Stored data
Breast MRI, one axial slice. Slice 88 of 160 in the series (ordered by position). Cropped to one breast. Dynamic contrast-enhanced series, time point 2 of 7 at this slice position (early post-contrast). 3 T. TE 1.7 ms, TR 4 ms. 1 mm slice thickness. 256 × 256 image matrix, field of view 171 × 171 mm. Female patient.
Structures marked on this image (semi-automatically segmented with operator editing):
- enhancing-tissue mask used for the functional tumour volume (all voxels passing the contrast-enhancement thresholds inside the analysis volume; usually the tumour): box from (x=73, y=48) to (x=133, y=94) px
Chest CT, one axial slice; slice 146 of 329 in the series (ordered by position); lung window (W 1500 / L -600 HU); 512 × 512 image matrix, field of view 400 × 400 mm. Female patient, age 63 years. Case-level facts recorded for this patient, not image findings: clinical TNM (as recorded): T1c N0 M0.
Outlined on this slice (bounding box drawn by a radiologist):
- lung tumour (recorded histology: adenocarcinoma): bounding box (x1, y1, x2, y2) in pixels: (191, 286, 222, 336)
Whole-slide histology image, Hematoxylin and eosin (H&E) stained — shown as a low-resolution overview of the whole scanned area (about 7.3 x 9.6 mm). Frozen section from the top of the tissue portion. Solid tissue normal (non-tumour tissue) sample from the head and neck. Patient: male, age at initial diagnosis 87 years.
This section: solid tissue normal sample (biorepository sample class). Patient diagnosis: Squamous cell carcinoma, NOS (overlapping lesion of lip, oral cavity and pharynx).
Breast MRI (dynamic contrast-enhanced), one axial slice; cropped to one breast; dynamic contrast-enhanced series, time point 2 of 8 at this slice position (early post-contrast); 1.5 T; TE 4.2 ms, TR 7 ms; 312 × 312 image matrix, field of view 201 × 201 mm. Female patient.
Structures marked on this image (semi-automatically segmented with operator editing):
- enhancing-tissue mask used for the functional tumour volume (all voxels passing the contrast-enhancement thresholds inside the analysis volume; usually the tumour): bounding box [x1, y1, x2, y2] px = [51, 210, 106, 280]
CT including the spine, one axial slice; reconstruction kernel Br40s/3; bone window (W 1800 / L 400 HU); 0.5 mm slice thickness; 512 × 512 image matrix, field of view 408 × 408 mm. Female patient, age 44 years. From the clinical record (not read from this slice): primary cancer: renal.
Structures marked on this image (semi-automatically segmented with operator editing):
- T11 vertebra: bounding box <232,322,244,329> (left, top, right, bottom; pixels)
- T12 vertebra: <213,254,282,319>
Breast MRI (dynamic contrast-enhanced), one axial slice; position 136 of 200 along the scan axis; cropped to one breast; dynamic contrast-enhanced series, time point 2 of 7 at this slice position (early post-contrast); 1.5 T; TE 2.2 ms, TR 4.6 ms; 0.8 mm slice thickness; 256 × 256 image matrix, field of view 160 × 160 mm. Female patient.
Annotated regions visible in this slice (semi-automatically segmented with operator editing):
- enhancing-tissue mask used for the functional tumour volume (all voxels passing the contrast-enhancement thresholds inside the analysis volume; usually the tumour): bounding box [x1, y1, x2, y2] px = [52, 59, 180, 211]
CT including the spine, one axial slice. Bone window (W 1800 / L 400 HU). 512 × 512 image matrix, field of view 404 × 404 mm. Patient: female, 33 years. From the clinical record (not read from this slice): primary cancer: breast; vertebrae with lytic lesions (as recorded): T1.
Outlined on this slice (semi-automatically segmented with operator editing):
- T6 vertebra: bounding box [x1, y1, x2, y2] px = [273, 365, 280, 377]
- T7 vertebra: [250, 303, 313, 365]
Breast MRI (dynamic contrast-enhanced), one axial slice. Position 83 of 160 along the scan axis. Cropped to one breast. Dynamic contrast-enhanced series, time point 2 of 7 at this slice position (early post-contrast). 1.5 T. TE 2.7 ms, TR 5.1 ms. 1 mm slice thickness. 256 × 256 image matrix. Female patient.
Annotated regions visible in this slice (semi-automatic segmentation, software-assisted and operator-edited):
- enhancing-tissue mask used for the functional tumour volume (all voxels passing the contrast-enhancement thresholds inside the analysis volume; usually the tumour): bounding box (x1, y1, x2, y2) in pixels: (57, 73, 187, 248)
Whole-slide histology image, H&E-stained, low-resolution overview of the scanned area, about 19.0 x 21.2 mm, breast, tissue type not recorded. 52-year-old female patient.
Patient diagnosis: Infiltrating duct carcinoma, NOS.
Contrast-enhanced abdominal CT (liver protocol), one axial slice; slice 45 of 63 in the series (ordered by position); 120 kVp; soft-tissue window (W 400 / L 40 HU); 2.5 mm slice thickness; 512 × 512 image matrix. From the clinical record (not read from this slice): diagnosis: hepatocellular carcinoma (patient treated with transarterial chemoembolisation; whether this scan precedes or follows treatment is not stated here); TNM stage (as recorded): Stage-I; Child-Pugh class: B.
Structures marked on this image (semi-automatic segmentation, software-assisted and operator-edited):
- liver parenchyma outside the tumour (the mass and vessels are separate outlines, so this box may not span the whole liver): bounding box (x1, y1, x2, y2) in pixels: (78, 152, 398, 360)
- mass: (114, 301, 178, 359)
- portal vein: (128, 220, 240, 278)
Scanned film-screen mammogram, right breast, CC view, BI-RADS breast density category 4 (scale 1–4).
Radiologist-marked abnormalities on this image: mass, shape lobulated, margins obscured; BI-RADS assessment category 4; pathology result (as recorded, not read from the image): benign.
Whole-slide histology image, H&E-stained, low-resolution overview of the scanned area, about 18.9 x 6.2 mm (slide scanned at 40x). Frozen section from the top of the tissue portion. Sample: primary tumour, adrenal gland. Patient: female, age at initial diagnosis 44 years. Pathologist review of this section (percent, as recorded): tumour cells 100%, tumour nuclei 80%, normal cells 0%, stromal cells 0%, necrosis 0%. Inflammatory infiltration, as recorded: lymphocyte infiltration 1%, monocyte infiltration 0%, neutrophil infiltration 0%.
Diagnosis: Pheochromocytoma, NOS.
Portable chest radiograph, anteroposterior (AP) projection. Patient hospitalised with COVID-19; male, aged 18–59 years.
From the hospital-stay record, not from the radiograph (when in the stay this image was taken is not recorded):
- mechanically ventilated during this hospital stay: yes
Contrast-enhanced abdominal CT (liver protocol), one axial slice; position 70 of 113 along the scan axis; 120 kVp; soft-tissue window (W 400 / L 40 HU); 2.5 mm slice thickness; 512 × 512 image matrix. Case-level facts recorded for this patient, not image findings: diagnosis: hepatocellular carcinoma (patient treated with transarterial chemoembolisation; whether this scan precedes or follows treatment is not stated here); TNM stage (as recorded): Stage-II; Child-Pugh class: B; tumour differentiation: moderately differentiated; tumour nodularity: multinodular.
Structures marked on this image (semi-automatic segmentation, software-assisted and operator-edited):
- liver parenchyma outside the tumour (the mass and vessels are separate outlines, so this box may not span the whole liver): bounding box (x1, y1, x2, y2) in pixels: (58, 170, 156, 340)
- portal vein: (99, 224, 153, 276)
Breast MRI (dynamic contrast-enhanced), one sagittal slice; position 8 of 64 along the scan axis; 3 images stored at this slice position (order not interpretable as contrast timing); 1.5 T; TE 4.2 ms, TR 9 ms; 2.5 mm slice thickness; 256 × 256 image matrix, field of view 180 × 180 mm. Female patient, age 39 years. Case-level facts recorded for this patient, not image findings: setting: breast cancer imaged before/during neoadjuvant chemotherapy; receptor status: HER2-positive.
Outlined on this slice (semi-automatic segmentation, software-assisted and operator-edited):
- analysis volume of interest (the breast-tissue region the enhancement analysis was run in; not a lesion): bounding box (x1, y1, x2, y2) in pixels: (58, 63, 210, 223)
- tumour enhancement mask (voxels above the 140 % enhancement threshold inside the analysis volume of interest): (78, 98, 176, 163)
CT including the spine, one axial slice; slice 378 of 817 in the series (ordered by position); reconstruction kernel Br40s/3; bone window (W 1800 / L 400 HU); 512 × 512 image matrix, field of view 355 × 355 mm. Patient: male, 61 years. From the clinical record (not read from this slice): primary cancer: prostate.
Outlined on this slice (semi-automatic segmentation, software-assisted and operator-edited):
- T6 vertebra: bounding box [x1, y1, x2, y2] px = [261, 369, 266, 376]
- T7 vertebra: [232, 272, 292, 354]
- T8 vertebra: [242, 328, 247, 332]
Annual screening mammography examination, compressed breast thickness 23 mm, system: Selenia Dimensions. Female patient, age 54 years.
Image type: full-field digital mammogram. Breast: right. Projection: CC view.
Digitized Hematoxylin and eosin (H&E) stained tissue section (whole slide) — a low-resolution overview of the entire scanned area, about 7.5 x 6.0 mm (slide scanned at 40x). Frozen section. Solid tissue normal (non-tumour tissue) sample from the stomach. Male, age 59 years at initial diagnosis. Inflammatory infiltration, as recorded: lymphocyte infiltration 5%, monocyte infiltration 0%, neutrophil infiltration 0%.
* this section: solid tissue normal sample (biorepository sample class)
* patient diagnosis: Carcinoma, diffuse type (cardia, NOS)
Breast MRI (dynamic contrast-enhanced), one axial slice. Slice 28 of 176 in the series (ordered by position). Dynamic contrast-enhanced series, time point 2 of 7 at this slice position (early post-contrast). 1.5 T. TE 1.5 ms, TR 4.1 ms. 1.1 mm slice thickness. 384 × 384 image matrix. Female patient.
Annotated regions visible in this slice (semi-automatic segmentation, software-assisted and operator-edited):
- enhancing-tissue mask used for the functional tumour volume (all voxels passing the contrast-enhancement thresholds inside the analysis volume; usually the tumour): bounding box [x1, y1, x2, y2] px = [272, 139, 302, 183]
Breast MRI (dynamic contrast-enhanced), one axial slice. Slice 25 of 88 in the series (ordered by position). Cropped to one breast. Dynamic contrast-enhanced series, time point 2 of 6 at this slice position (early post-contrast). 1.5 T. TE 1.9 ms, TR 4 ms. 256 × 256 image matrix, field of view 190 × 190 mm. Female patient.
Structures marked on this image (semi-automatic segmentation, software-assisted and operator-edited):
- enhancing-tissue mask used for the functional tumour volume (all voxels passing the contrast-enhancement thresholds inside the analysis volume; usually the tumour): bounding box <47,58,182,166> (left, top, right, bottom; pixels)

YOUR INSTRUCTIONS: Go through the entries above and copy each line holding the string "neutrophil".

OUTPUT OF THE EXERCISE:
Whole-slide histology image, H&E-stained, low-resolution overview of the scanned area, about 18.9 x 6.2 mm (slide scanned at 40x). Frozen section from the top of the tissue portion. Sample: primary tumour, adrenal gland. Patient: female, age at initial diagnosis 44 years. Pathologist review of this section (percent, as recorded): tumour cells 100%, tumour nuclei 80%, normal cells 0%, stromal cells 0%, necrosis 0%. Inflammatory infiltration, as recorded: lymphocyte infiltration 1%, monocyte infiltration 0%, neutrophil infiltration 0%.
Digitized Hematoxylin and eosin (H&E) stained tissue section (whole slide) — a low-resolution overview of the entire scanned area, about 7.5 x 6.0 mm (slide scanned at 40x). Frozen section. Solid tissue normal (non-tumour tissue) sample from the stomach. Male, age 59 years at initial diagnosis. Inflammatory infiltration, as recorded: lymphocyte infiltration 5%, monocyte infiltration 0%, neutrophil infiltration 0%.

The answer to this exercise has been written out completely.